Professional Society and Its Limits

Has the professional society reached its limits?

One way to see the development of western societies in the last hundred years, as Harold Perkin indeed did, is to see it in terms of the growth of the professional society. A society increasingly built on expert knowledge, independence and recognition of the professions, has emerged as an unique structure in the West, creating a 'viable' class structure, and providing a certain kind of legitimacy other than power and coercion. 

The key to the maintenance of such social structure was the underlying meritocracy, that everyone has a chance. Professional society was, and always will be, antithetical to the social structure where one is 'born' into privilege, rather than having to work for it. In an age when enlightenment and scientific inquiry undermined the claims of authority derived out of divine will, ability and expert knowledge as defined by 'professions' became the new claim for social leadership and progression. 
 
However, it seems that there are at least three social trends which are rapidly undermining the professional ideal, and indeed, exposing the limits of professional society.

The first is the undermining of the meritocratic ideal. In a society which is increasingly unequal, that everyone has a chance become an untenable claim. Increasingly, private education, better healthcare, etc., create an unassailable advantage that accrue to few of the well-endowed. That such inequality always existed is besides the point here: That such inequality deeply undermines the professional ideal is what we should worry about. Such privileges rob the legitimacy of the class society we have now taken for granted.

The second is the nature of expert knowledge. In one hand, knowledge is becoming ubiquitous and everyone can access it: But this also means that the nature of expert knowledge required to produce value is changing. It is no longer the access to knowledge that matters, but the means to produce the knowledge that matters. This is creating a few Information Elites tasked to curate, and advance knowledge, whereas the usage of knowledge is all but commoditised. This may be portrayed as professions reaching its idyll, but eventually the changing nature of knowledge hurts the professions, because such production of knowledge, under the current economic structure, means undermining the professional autonomy that was the basis of the creation of a professional society. The control of the means of production of knowledge (a self-consciously erroneous extension of a Marxian concept) lets us into a financier society, and undermines the professional ideal.

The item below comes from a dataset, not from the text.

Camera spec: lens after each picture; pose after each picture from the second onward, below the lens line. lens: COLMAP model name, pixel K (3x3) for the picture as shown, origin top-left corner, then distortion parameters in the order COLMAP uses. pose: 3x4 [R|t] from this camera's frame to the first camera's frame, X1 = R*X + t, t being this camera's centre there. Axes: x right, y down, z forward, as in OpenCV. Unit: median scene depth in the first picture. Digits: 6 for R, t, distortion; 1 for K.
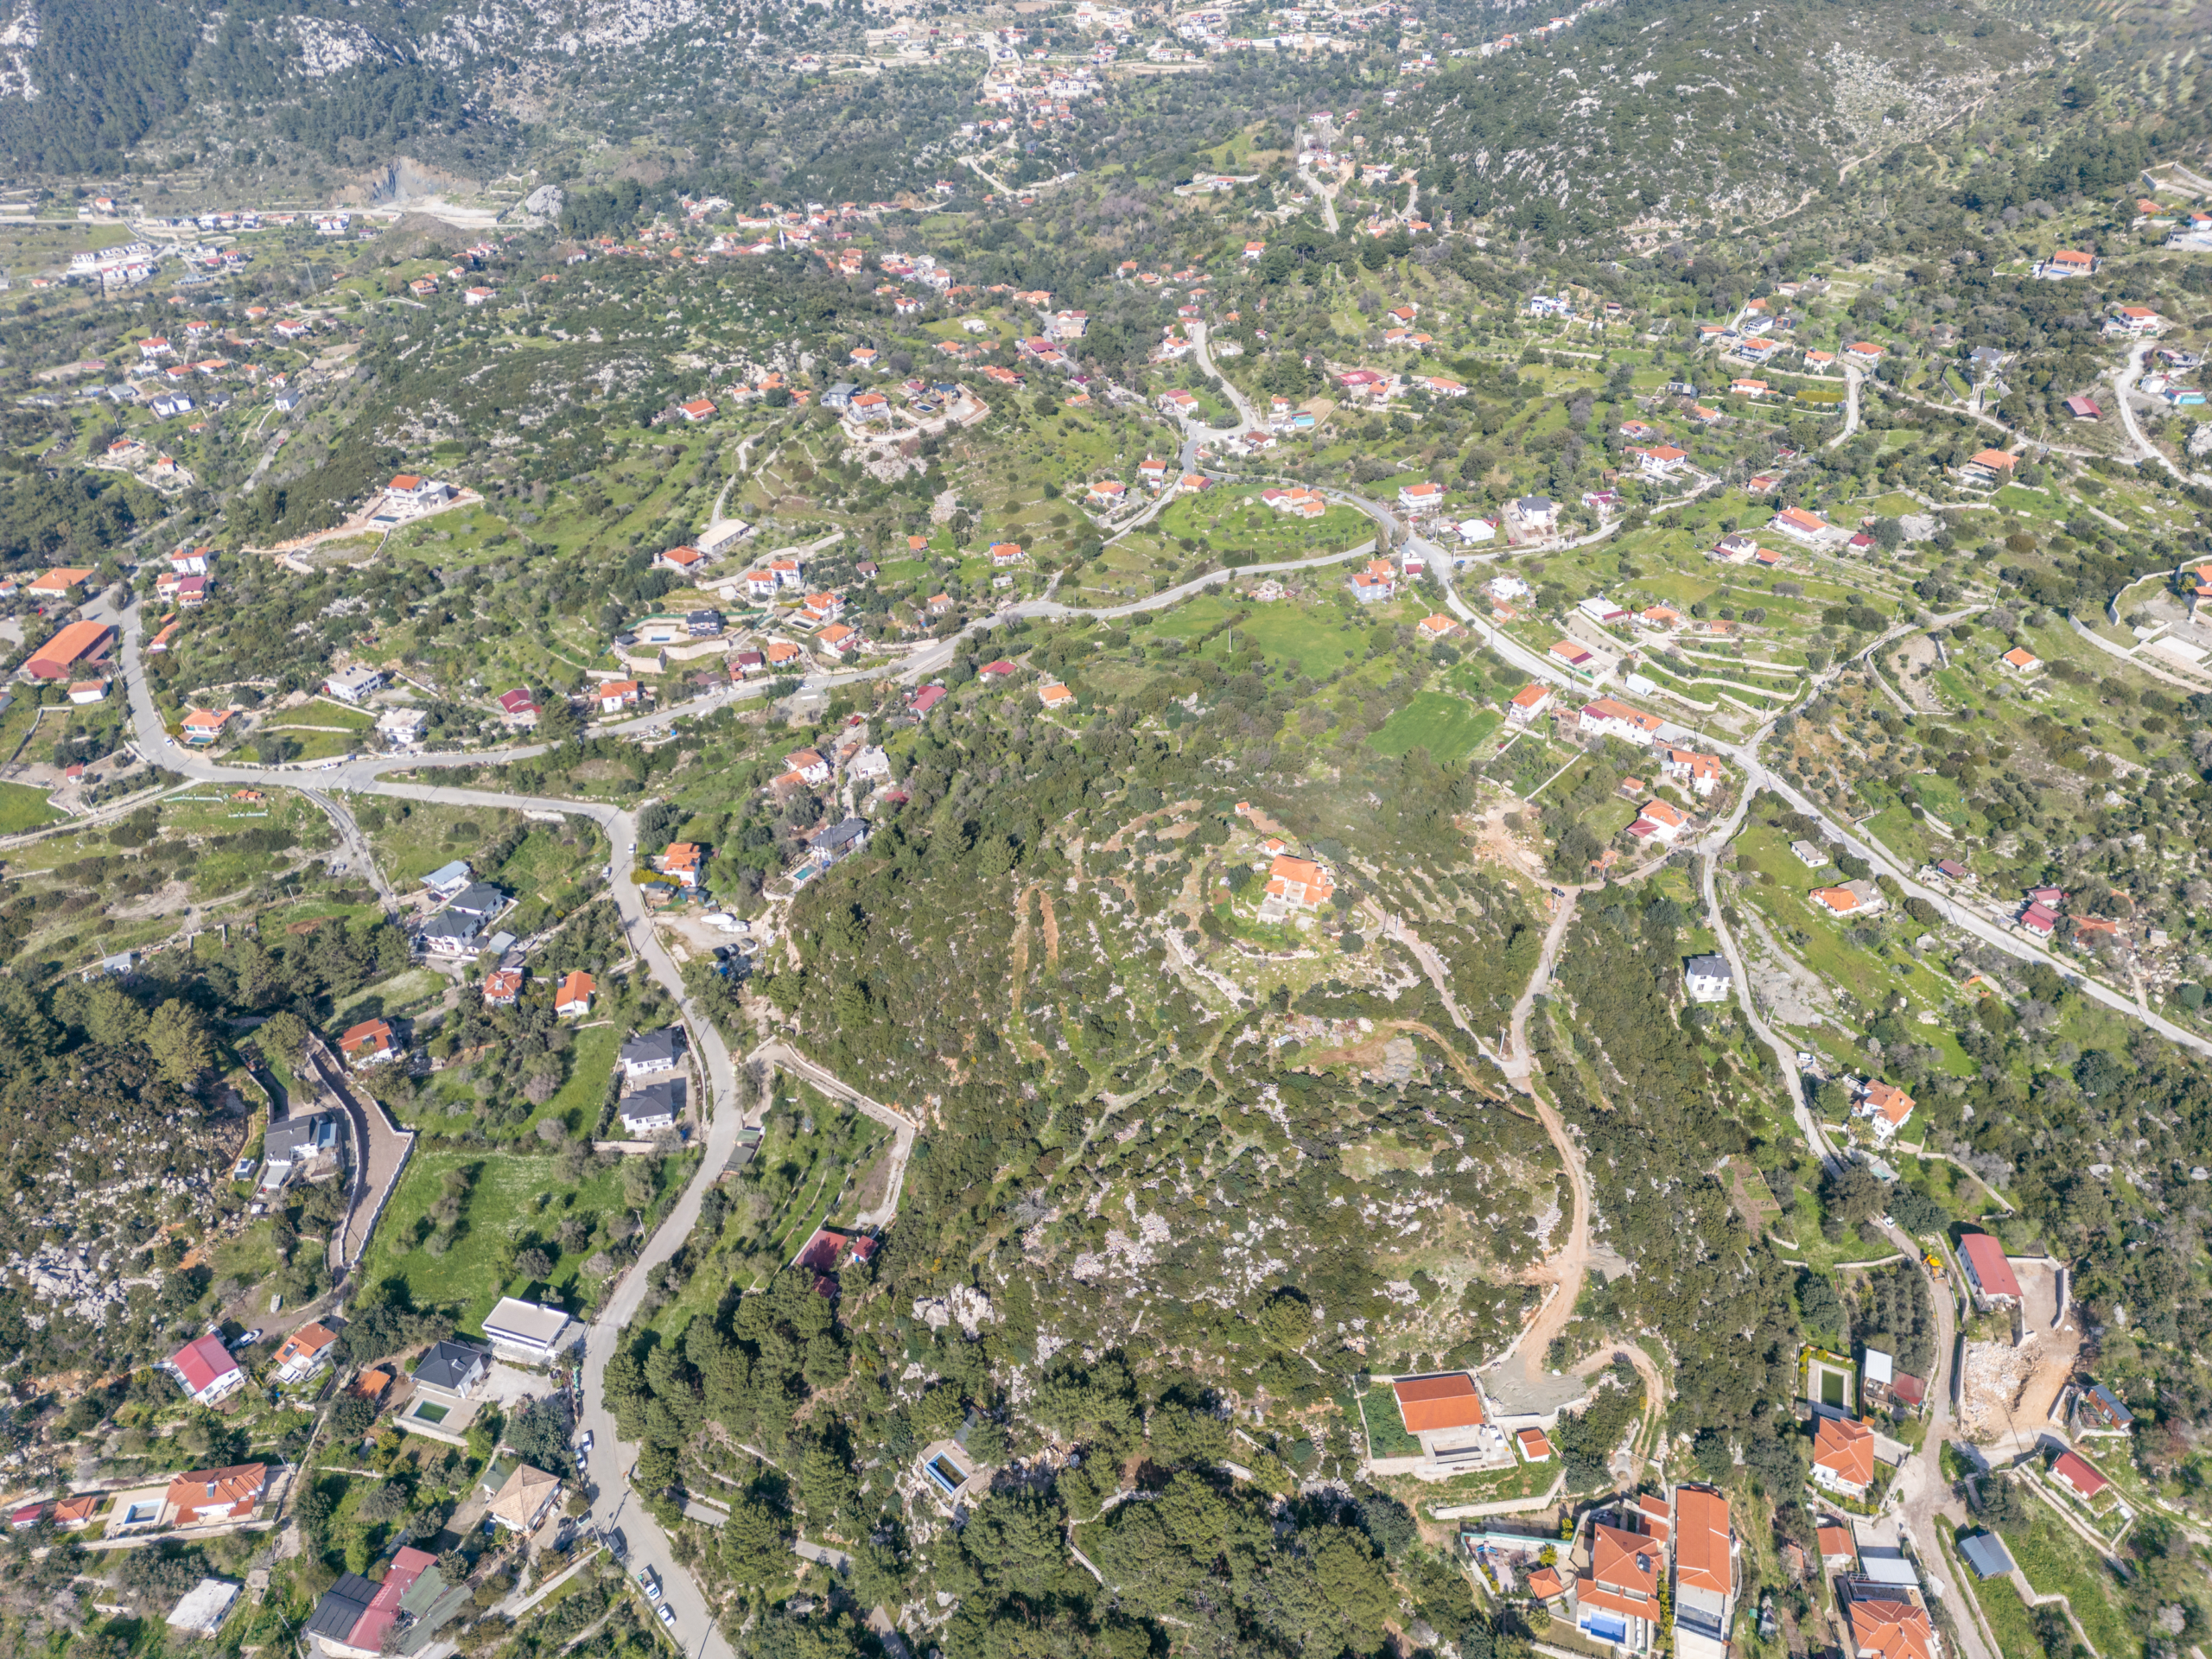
lens RADIAL K [[1542.3, 0, 1102.7], [0, 1542.3, 833.3], [0, 0, 1]] dist [0.090055, -0.091579]
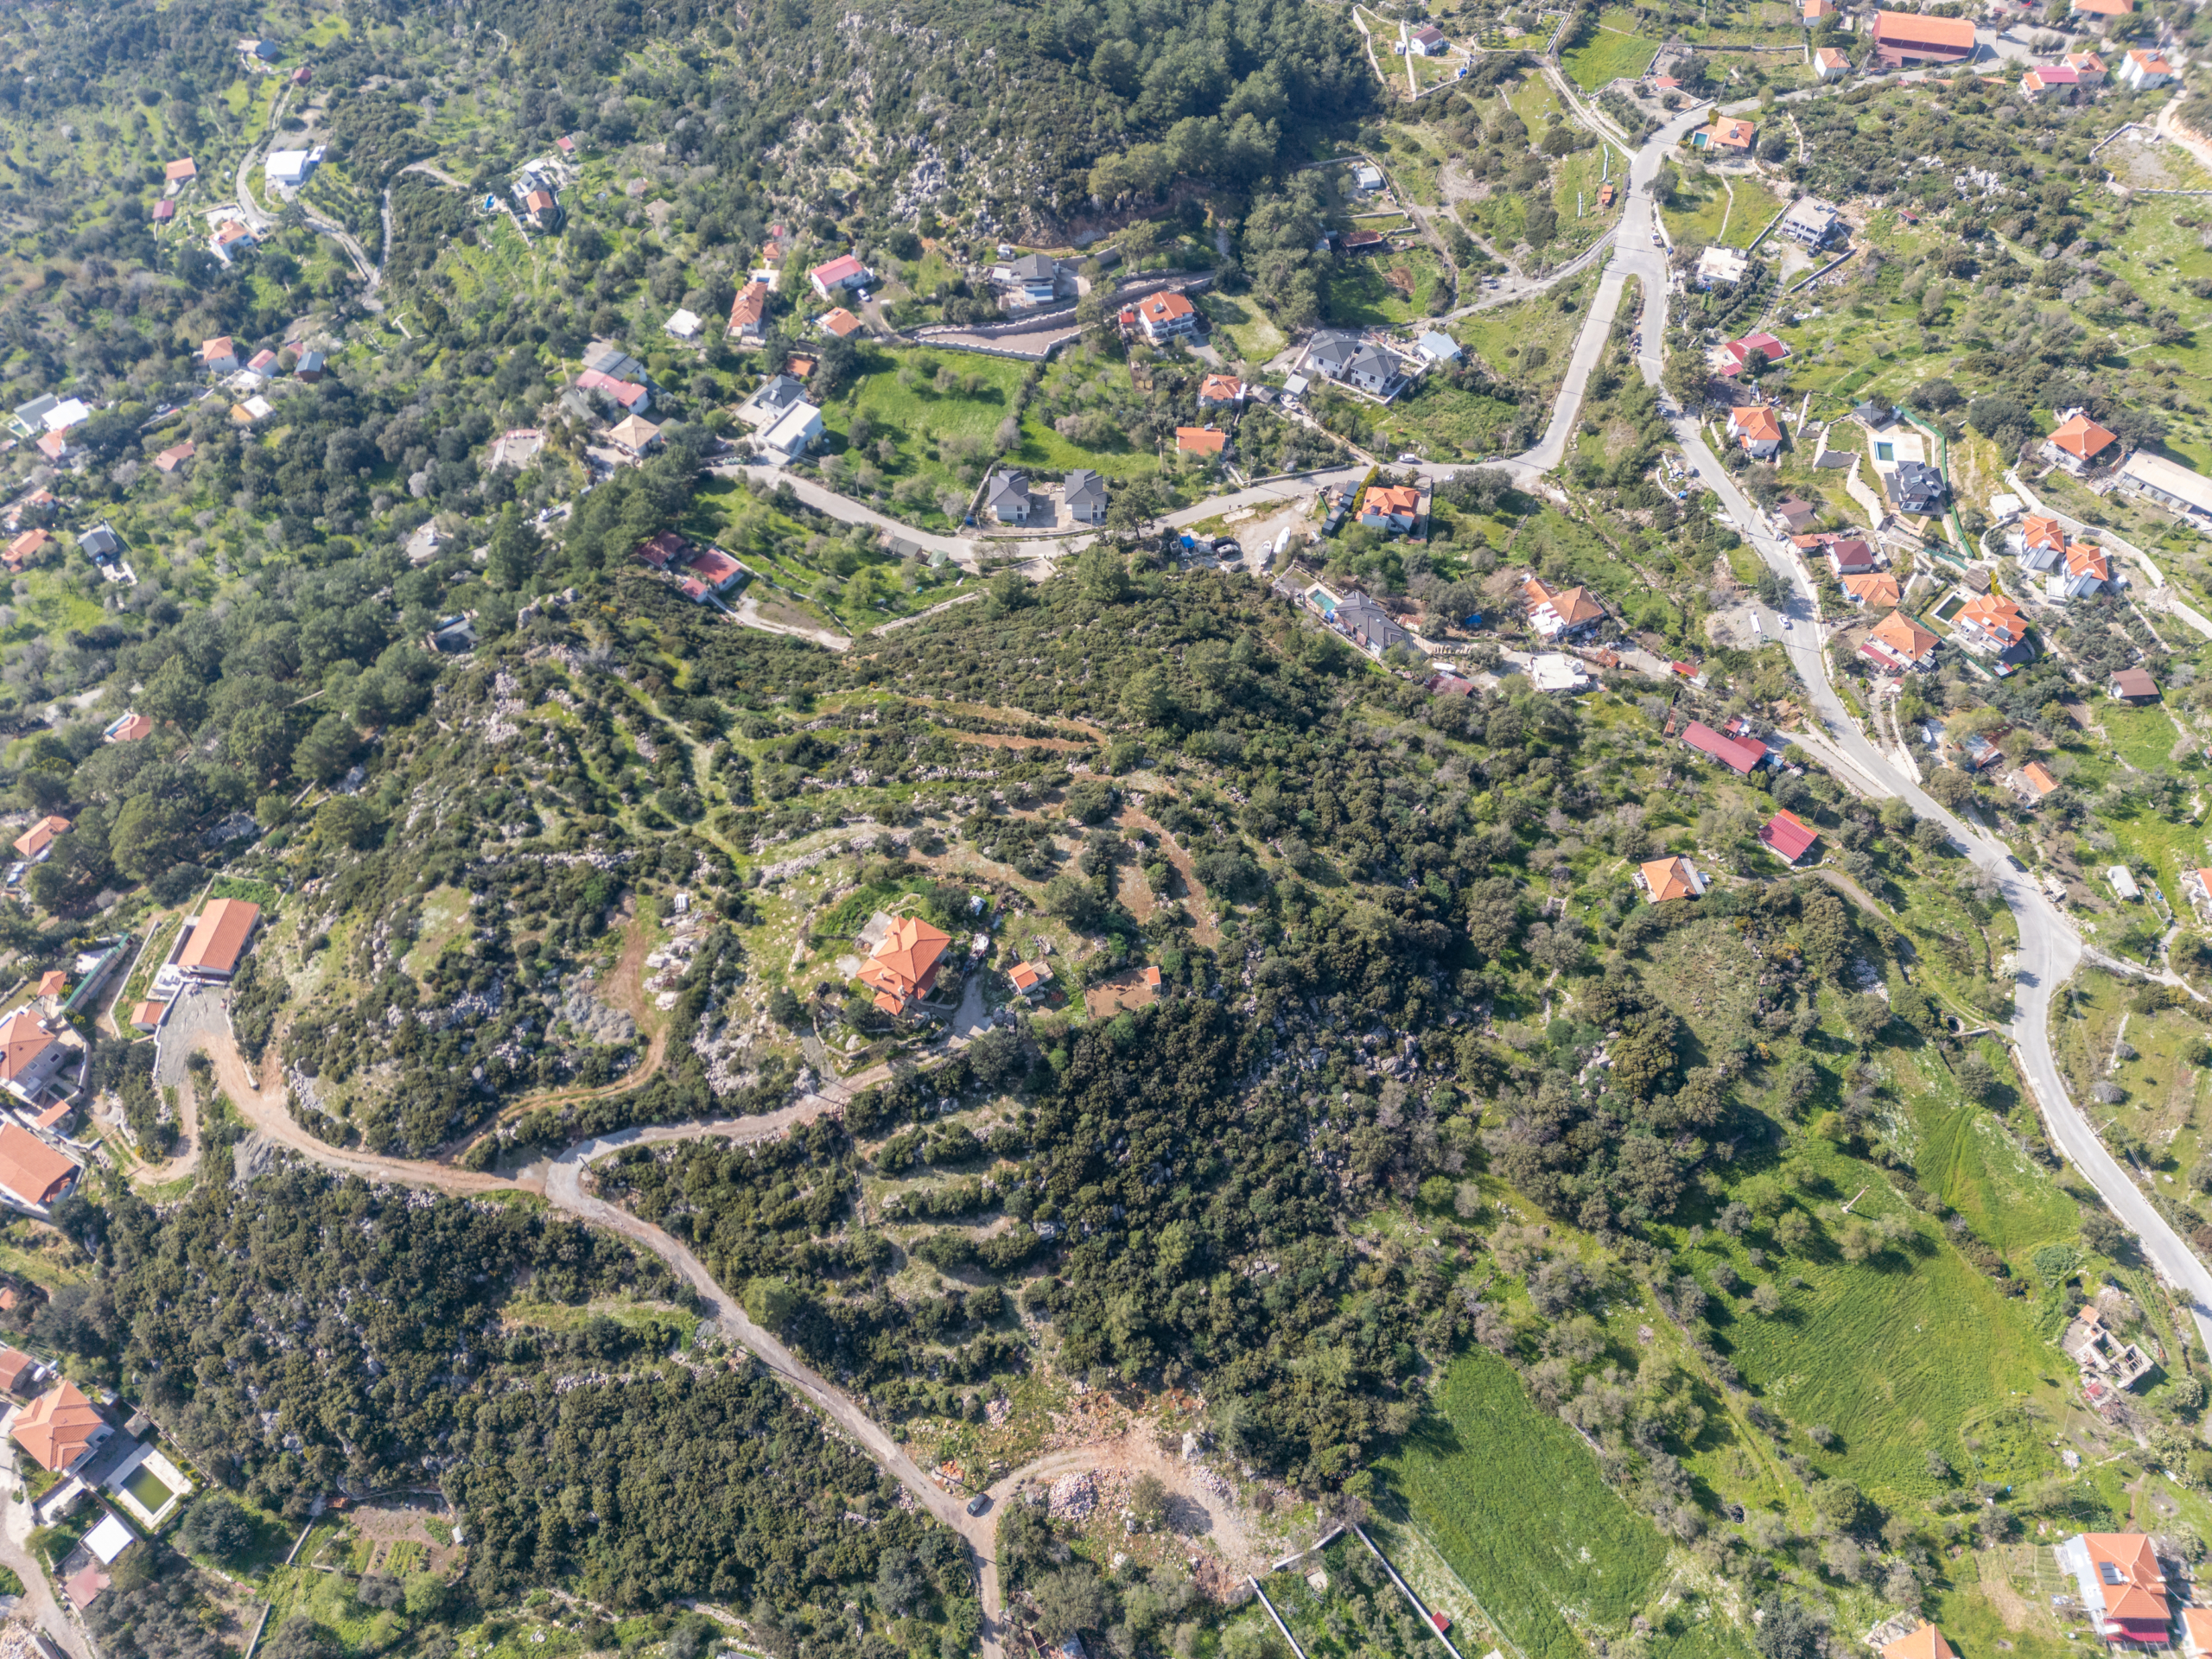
lens RADIAL K [[1542.3, 0, 1102.7], [0, 1542.3, 833.3], [0, 0, 1]] dist [0.090055, -0.091579]
pose [[-0.224734, 0.816703, -0.531499, 0.377837], [-0.569457, 0.332534, 0.751757, -0.495687], [0.790704, 0.471611, 0.390346, 0.673912]]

The third is the change of the underlying social contract, as manifested in political structures sustaining professional society: Democracy. In one way, a successful professional society rested very much upon a political meritocracy, structured around the ability to win and maintain popular support. However, the advent of broadcast media, which changes the game by making the medium the message, undermined the meritocracy in many ways, and winning elections for whoever has more money. The 'professional' political class conveys to us only the wrong idea of the 'profession'.

Professional Society may be at a point of historical decline, may be irreversibly. No one may be mourning it yet, obsessed as we are with our technological progress. This, however, shows our historical myopia at its worst, because our progress stands on history and not in spite of it. The professional ideal made the world we know possible, and its absence may mean a breakdown of the 'social contract' we have been thriving upon so far. Indeed, we are too intent upon tearing down the institutions that made the professional society possible, such as free universal education and healthcare. These areas are usually seen as newer areas of public services which can be privatised and money can be made there, but their foundational role in maintaining a professional society, creating wider perspectives on knowledge and maintaining democracies are intentionally overlooked. The more we take our progress for granted, the more likely we are to undo it.